There’s three important factors when we’re talking about the kinds of relationships women think they should be having. I think taking these into account when entering or observing a relationship could potentially really do something for our generation… like maybe, helping us having meaningful and open lines of communication. I realize that’s asking a lot, but let’s start out with the first element responsible for relationship letdowns and we’ll see if you’re on the same page I am after.

Element one: A successful father figure with appropriately endless love for his daughter(s) tries to micromanage their lives, while still wanting them to find a strong provider of their own.

Our Ideal:
Not every Disney movie has a father figure, but when they do… man, they are the best goddamn dads. They love their daughters wholeheartedly, without reservation even when their behavior is at its worst. Typically these fathers border on being too involved with their daughters lives, pushing this daughter-turned-woman to marry (think The Little Mermaid, Aladdin, Beauty and the Beast, Pocahontas, Mulan, etc.) Early on in the plot they butt heads over what she should be doing with her life–after all, this intelligent, vibrant, attractive female wants to do more with herself than just marry a suitor of her father’s choosing.

Then she runs off to experience the world without being under her father’s thumb… and meets the man of her dreams. You know, the successful one that isn’t her father but resembles him in many ways. Once the family is reunited, daddy meets his daughter’s love interest and realizes that this suitor is capable of taking care of his little girl monetarily in ways her father probably couldn’t. Handed off like the prize that she is in her father’s eyes, queue wedding scene, cut to a chaste-but-loving kiss and daddy waving stoically as his daughter rides off into the sunset in the arms of her new beau. She has done him proud by following the life plan he had set out for her (one she “grew up” and realized he was right, of course.)

And the real…
Girls are rarely close with their fathers throughout the years when they need them most. Through that rocky pubescent period, even the best fathers are unsure of how to handle us growing and changing. We are physically becoming an embodiment of femininity, yet remain children in their eyes. More so now than ever, there’s the concern of a father being too involved with his daughter’s life while she matures. Not to say there weren’t cases of sexual abuse at the hands of fathers in the past, but courtesy of day-time TV and those speeches pounded into our head by school guidance counselors at a young age, girls are on edge–just waiting for some kind of inappropriate contact to occur.

While fathers have to fear for their daughters being attacked, molested, or raped by a man, society fears that they (the fathers) will be the ones to do wrong.
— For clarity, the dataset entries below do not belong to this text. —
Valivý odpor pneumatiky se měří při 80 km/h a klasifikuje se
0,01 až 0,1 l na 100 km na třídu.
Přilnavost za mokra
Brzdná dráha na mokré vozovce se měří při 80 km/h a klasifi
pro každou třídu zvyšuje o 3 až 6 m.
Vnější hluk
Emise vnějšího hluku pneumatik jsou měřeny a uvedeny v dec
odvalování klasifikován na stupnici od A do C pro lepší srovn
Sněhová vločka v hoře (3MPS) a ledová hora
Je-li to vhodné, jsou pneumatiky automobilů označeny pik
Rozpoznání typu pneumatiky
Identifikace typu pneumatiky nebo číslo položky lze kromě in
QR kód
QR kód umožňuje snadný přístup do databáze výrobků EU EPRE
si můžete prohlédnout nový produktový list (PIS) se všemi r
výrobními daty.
I suppose it gives them every reason to hesitate when it comes to tucking their daughters in at night with the door closed, or hugging their teenaged ‘princess’ unless it’s from the side.

So they put up this safe distance for all these years when we need to be hearing from men about what is (and more importantly, what isn’t) acceptable behavior from a boyfriend or lover. In retrospect, I wish more of those “good” fathers I knew growing up sat down and told their little girls when to leave a guy. While I’d like to say most of us learned our lesson the hard way, I don’t think most women have fully grasped the concept. Why else would our friends in their 30′s and beyond struggle with the same issues revolving around codependency and abusive relationships that they did in high school?
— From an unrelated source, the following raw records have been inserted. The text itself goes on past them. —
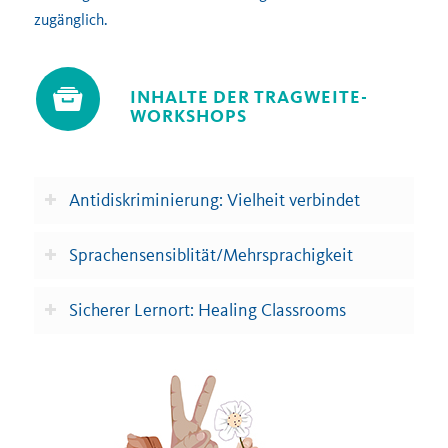
zugänglich.
INHALTE DER TRAGWEITE-
WORKSHOPS
Antidiskriminierung: Vielheit verbindet
Sprachensensiblität/Mehrsprachigkeit
Sicherer Lernort: Healing Classrooms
And is that really due to a lack direct discussion about the topic with someone we (generally) idolize, like our fathers? I’m not sure, but I suspect it has something to do with it.

Think about every girl you know. We may have been close to our fathers as children, or developed one of those parent-turned-friend type of relationship as we’ve become comfortable with being full grown women… but really? We hate our dads, we love our dads, we deny any Oedipal-type desire to find a man like our father to take care of us for as long as we both shall live.

We’re looking for daddy in all the wrong places, ladies.